Darüber hinaus führe die zunehmende Kriminalisierung von Sexarbeiter*innen zu einem höheren Risiko, ausgebeutet zu werden, erklärt Gassoh, denn «der Mangel an Unterstützung von Staat und Bundesregierung schafft erst die prekären Bedingungen, die den Menschenhandel und damit verbundene Zwangsarbeit begünstigen, so auch den Sexhandel.»
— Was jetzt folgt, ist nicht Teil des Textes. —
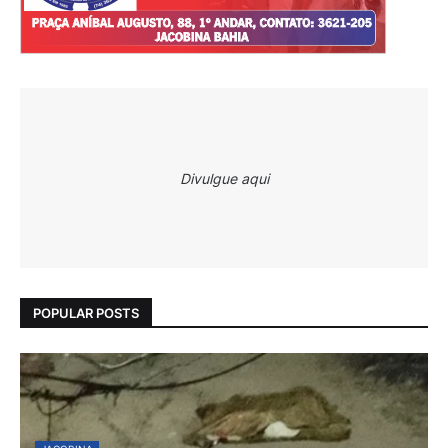
Divulgue aqui
POPULAR POSTS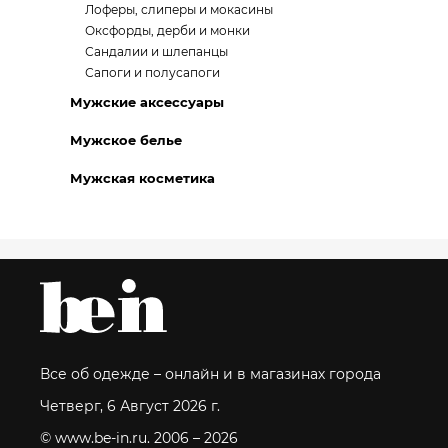
Лоферы, слиперы и мокасины
Оксфорды, дерби и монки
Сандалии и шлепанцы
Сапоги и полусапоги
Мужские аксессуары
Мужское белье
Мужская косметика
Все об одежде – онлайн и в магазинах города
Четверг, 6 Август 2026 г.
© www.be-in.ru. 2006 – 2026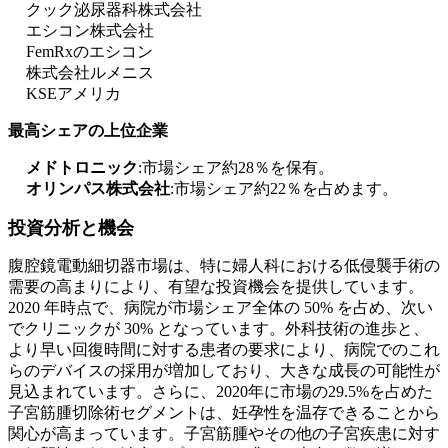
クック泌尿器科株式会社
エシコン株式会社
FemRxのエシコン
株式会社ルメニス
KSEアメリカ
最高シェアの上位企業
メドトロニック
:市場シェア約28％を保有。
オリンパス株式会社
:市場シェア約22％を占めます。
投資分析と機会
腹腔鏡電動細切器市場は、特に婦人科における低侵襲手術の
需要の高まりにより、有望な投資機会を提供しています。
2020 年時点で、病院が市場シェア全体の 50% を占め、次い
でクリニックが 30% となっています。外科技術の進歩と、
より早い回復時間に対する患者の要求により、病院でのこれ
らのデバイスの採用が増加しており、大きな成長の可能性が
見込まれています。さらに、2020年に市場の29.5%を占めた
子宮筋腫切除術セグメントは、妊孕性を温存できることから
関心が高まっています。子宮筋腫やその他の子宮疾患に対す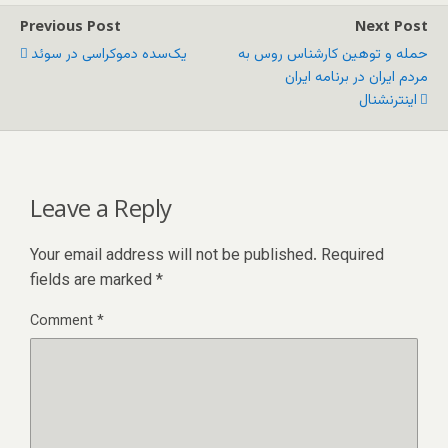
Previous Post
Next Post
حمله و توهین کارشناس روس به
یک‌سده دموکراسی در سوئد
مردم ایران در برنامه ایران
اینترنشنال
Leave a Reply
Your email address will not be published.
Required
fields are marked
*
Comment
*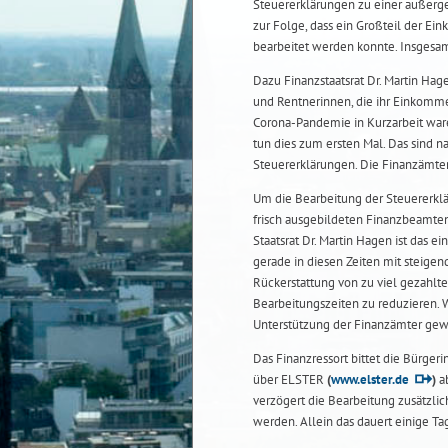
Steuererklärungen zu einer außer
zur Folge, dass ein Großteil der E
bearbeitet werden konnte. Insgesamt
Dazu Finanzstaatsrat Dr. Martin H
und Rentnerinnen, die ihr Einkomme
Corona-Pandemie in Kurzarbeit ware
tun dies zum ersten Mal. Das sind 
Steuererklärungen. Die Finanzämter
Um die Bearbeitung der Steuererk
frisch ausgebildeten Finanzbeamte
Staatsrat Dr. Martin Hagen ist das 
gerade in diesen Zeiten mit steige
Rückerstattung von zu viel gezahlte
Bearbeitungszeiten zu reduzieren. W
Unterstützung der Finanzämter gew
Das Finanzressort bittet die Bürger
über ELSTER
(
www.elster.de
)
ab
verzögert die Bearbeitung zusätzlic
werden. Allein das dauert einige Ta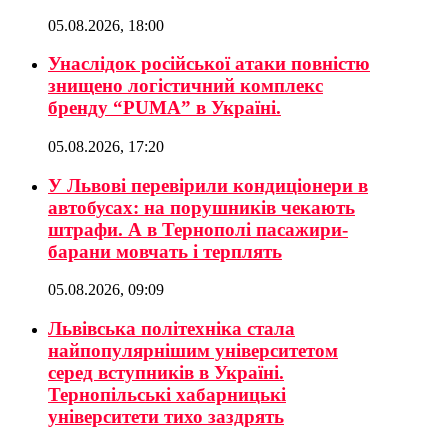
05.08.2026, 18:00
Унаслідок російської атаки повністю
знищено логістичний комплекс
бренду “PUMA” в Україні.
05.08.2026, 17:20
У Львові перевірили кондиціонери в
автобусах: на порушників чекають
штрафи. А в Тернополі пасажири-
барани мовчать і терплять
05.08.2026, 09:09
Львівська політехніка стала
найпопулярнішим університетом
серед вступників в Україні.
Тернопільські хабарницькі
університети тихо заздрять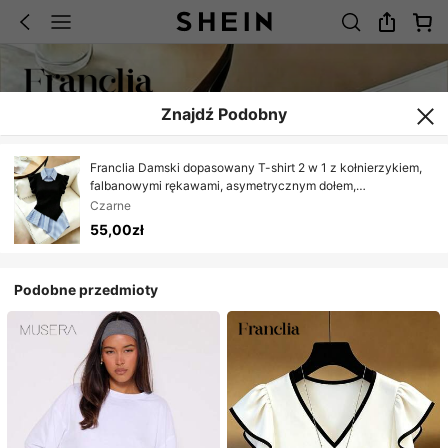
Znajdź Podobny
Franclia Damski dopasowany T-shirt 2 w 1 z kołnierzykiem,
falbanowymi rękawami, asymetrycznym dołem,
patchworkowym wzorem i wcięciem w talii, elegancki,
Czarne
casualowy, do biura, na co dzień, na spotkania, imprezy,
55,00zł
randki, zakupy i home office
Podobne przedmioty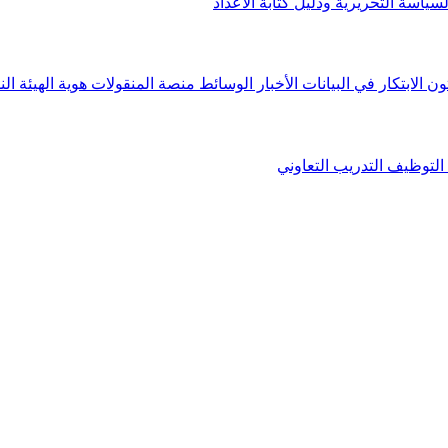
لسياسة التحريرية ودليل كتابة الأعداد
ون الابتكار في البيانات
الأخبار
الوسائط
منصة المنقولات
هوية الهيئة
الن
التوظيف
التدريب التعاوني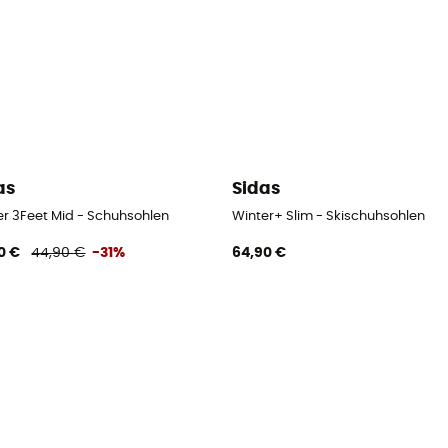
as
Sidas
er 3Feet Mid - Schuhsohlen
Winter+ Slim - Skischuhsohlen
0 €
44,90 €
-31%
64,90 €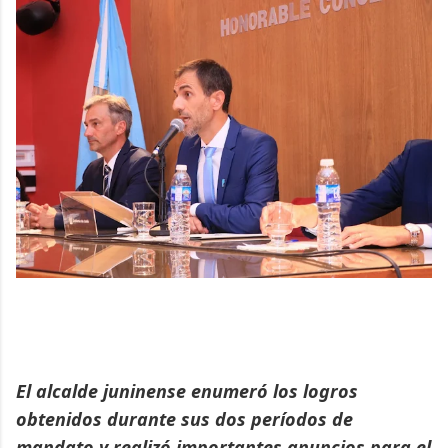
El alcalde juninense enumeró los logros
obtenidos durante sus dos períodos de
mandato y realizó importantes anuncios para el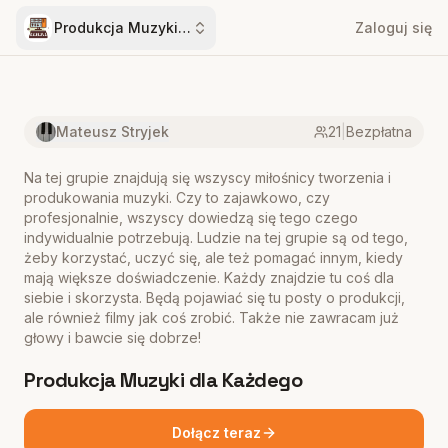
Produkcja Muzyki dla Każdego
Zaloguj się
Mateusz Stryjek
21
|
Bezpłatna
Na tej grupie znajdują się wszyscy miłośnicy tworzenia i
produkowania muzyki. Czy to zajawkowo, czy
profesjonalnie, wszyscy dowiedzą się tego czego
indywidualnie potrzebują. Ludzie na tej grupie są od tego,
żeby korzystać, uczyć się, ale też pomagać innym, kiedy
mają większe doświadczenie. Każdy znajdzie tu coś dla
siebie i skorzysta. Będą pojawiać się tu posty o produkcji,
ale również filmy jak coś zrobić. Także nie zawracam już
głowy i bawcie się dobrze!
Produkcja Muzyki dla Każdego
Dołącz teraz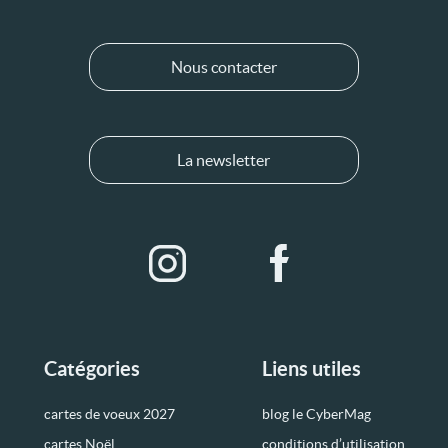
Nous contacter
La newsletter
Catégories
Liens utiles
cartes de voeux 2027
blog le CyberMag
cartes Noël
conditions d’utilisation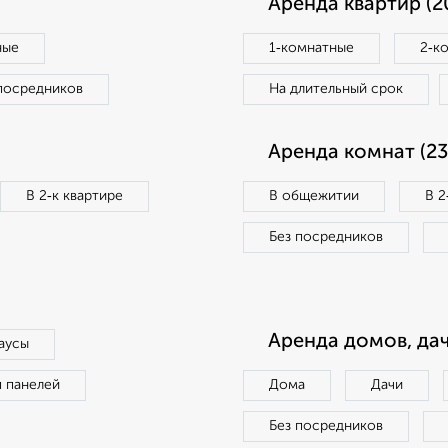
Аренда квартир (2
ные
1‑комнатные
2‑к
посредников
На длительный срок
Аренда комнат (23
В 2‑к квартире
В общежитии
В 2
Без посредников
Аренда домов, дач
аусы
п панелей
Дома
Дачи
Без посредников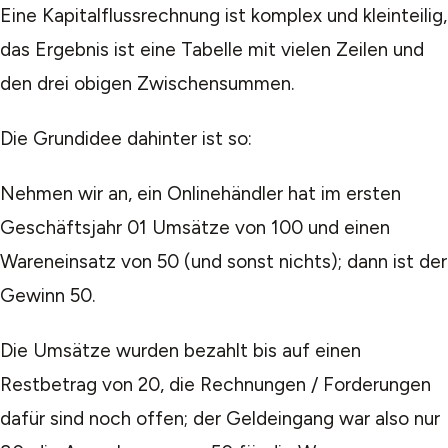
Eine Kapitalflussrechnung ist komplex und kleinteilig,
das Ergebnis ist eine Tabelle mit vielen Zeilen und
den drei obigen Zwischensummen.
Die Grundidee dahinter ist so:
Nehmen wir an, ein Onlinehändler hat im ersten
Geschäftsjahr 01 Umsätze von 100 und einen
Wareneinsatz von 50 (und sonst nichts); dann ist der
Gewinn 50.
Die Umsätze wurden bezahlt bis auf einen
Restbetrag von 20, die Rechnungen / Forderungen
dafür sind noch offen; der Geldeingang war also nur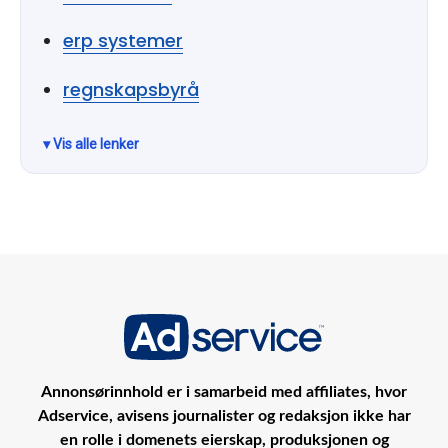
erp systemer
regnskapsbyrå
Annonsørinnhold er i samarbeid med affiliates, hvor
Adservice, avisens journalister og redaksjon ikke har
en rolle i domenets eierskap, produksjonen og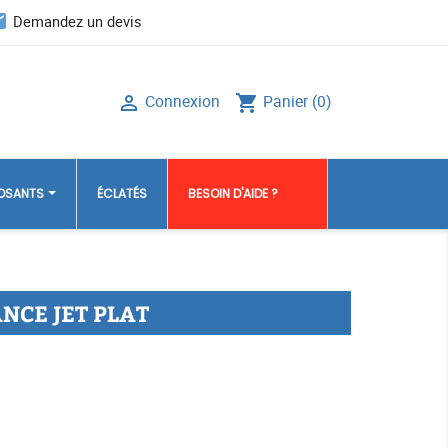
il
Demandez un devis
Connexion
Panier
(0)

shopping_cart
POSANTS
ÉCLATÉS
BESOIN D'AIDE ?
NCE JET PLAT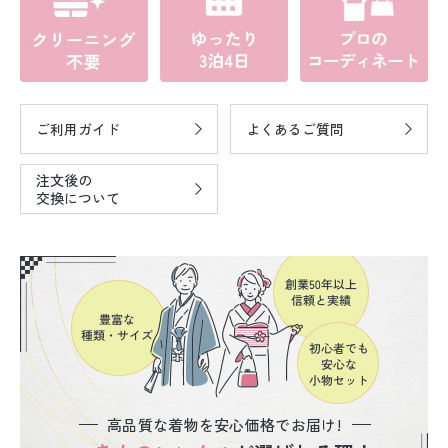
ご利用ガイド
よくあるご質問
注文後の
交換について
高品質な着物を安心価格でお届け!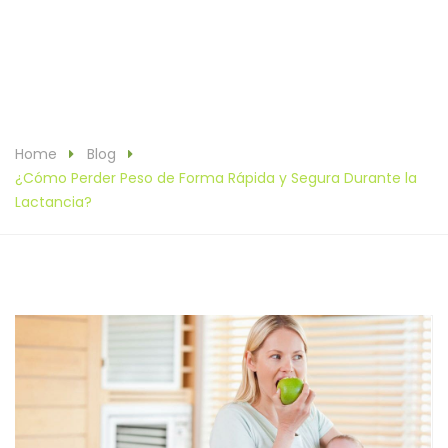
Home
Blog
¿Cómo Perder Peso de Forma Rápida y Segura Durante la
Lactancia?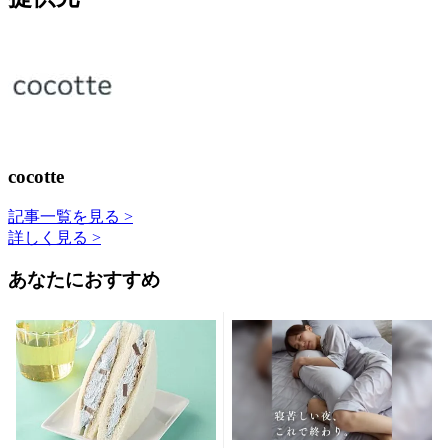
cocotte
記事一覧を見る >
詳しく見る >
あなたにおすすめ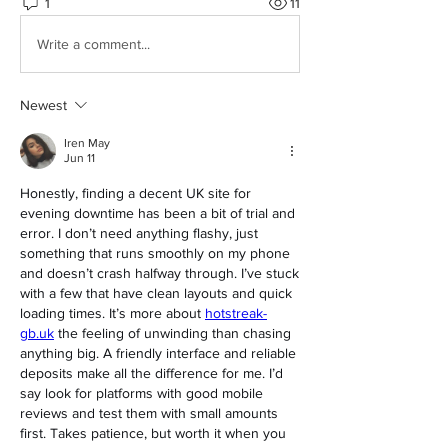
1
11
Write a comment...
Newest
Iren May
Jun 11
Honestly, finding a decent UK site for 
evening downtime has been a bit of trial and 
error. I don’t need anything flashy, just 
something that runs smoothly on my phone 
and doesn’t crash halfway through. I’ve stuck 
with a few that have clean layouts and quick 
loading times. It’s more about 
hotstreak-
gb.uk
 the feeling of unwinding than chasing 
anything big. A friendly interface and reliable 
deposits make all the difference for me. I’d 
say look for platforms with good mobile 
reviews and test them with small amounts 
first. Takes patience, but worth it when you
Hazel stellt fest, dass die Polizei in Salt Lake City aggressiver geworden ist. Sie schließt sich den Bedenken von Gassoh und Spellman an, was ihren schrumpfenden Handlungsspielraum betrifft, für sich selbst zu sorgen. «Wenn wir aus den Hotels raus müssen, wo sollen wir dann hin? Auf die Straße? Wenn es so weit kommt, habe ich keine Möglichkeit, Geld zu verdienen», sagt sie voller Verzweiflung. «Wenn wir in Quarantäne müssen, weiß ich nicht, was uns bleibt.»
Vor dem Hintergrund der wachsenden Sicherheits- und Geldsorgen sind die Organisationen nicht nur um die physische Gesundheit der Sexarbeiter*innen besorgt, sondern auch um deren seelisches Wohl in den kommenden Jahren. «Eine Traumatisierung ist sehr wahrscheinlich, neben anhaltenden Angststörungen und anderen psychischen Problemen», so Spellman.
Wie schon das Gesetz von 2018 und die fortwährende Kriminalisierung, schafft die Corona-Pandemie für Sexarbeiter*innen neue Hindernisse, sich Lebensunterhalt, Gesundheitsversorgung und Wohnraum zu sichern. Doch die Gemeinschaft der Sexarbeiter*innen war und bleibt widerstandsfähig. Wir halten stets zusammen und unsere Community wird auch das meistern, solange wir für einander da sind und uns gegenseitig stärken.
Kyli Rodriguez-Cayro ist eine kubanisch-amerikanische Autorin, Vermittlerin im Bereich psychischer Gesundheit und Aktivistin zu Sexarbeit, die in Salt Lake City lebt.